Exercise material:
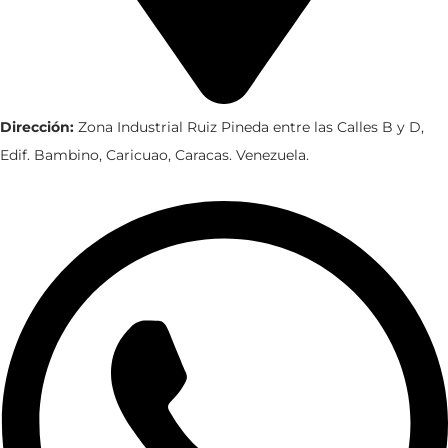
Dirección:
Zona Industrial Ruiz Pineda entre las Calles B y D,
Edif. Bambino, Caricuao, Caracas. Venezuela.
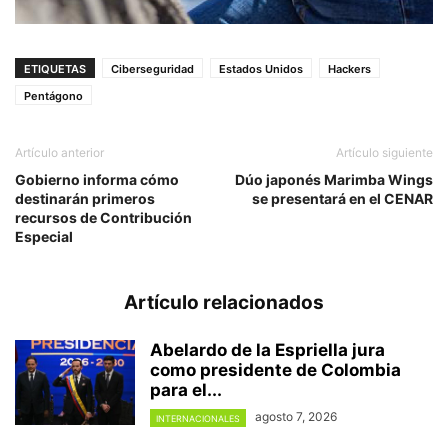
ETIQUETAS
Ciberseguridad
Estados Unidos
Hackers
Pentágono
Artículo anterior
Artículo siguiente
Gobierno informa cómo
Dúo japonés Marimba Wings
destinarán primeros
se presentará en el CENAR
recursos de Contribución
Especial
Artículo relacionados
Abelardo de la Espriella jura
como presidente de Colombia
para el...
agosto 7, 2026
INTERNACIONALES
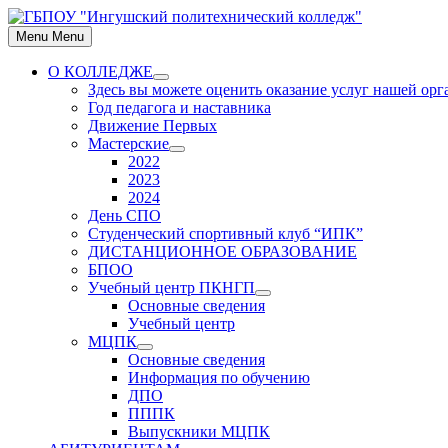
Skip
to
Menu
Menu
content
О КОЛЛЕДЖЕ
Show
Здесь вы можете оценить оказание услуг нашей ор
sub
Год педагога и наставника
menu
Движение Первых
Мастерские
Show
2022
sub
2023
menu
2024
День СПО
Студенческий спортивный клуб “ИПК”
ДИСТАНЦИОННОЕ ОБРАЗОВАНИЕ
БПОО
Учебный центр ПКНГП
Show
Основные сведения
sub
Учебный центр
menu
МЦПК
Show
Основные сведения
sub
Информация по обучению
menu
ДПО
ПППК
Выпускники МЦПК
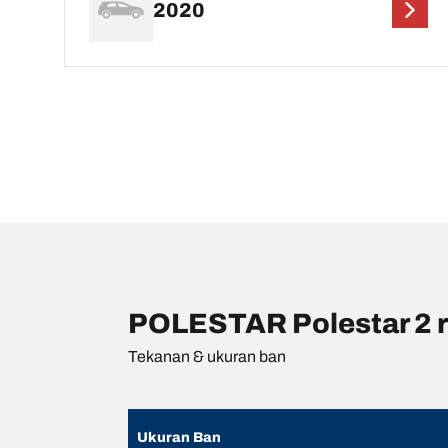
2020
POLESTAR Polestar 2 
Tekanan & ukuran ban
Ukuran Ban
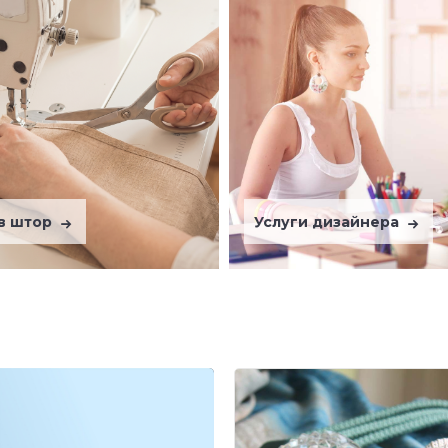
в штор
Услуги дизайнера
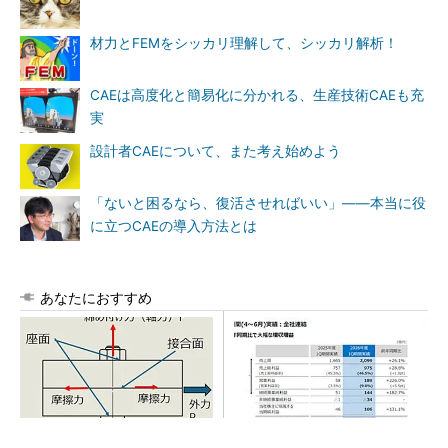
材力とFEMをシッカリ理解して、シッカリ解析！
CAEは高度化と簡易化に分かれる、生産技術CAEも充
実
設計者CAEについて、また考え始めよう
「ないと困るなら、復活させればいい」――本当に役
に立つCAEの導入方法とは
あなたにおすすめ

Work instructions:
All lines from the one holding "Движение Первых" through the last line of the material above should be set down exactly, and the pictures should be left out.

Output:
Движение Первых
Мастерские
Show
2022
sub
2023
menu
2024
День СПО
Студенческий спортивный клуб “ИПК”
ДИСТАНЦИОННОЕ ОБРАЗОВАНИЕ
БПОО
Учебный центр ПКНГП
Show
Основные сведения
sub
Учебный центр
menu
МЦПК
Show
Основные сведения
sub
Информация по обучению
menu
ДПО
ПППК
Выпускники МЦПК
2020
POLESTAR Polestar 2 
Tekanan & ukuran ban
Ukuran Ban
в штор
Услуги дизайнера
材力とFEMをシッカリ理解して、シッカリ解析！
CAEは高度化と簡易化に分かれる、生産技術CAEも充
実
設計者CAEについて、また考え始めよう
「ないと困るなら、復活させればいい」――本当に役
に立つCAEの導入方法とは
あなたにおすすめ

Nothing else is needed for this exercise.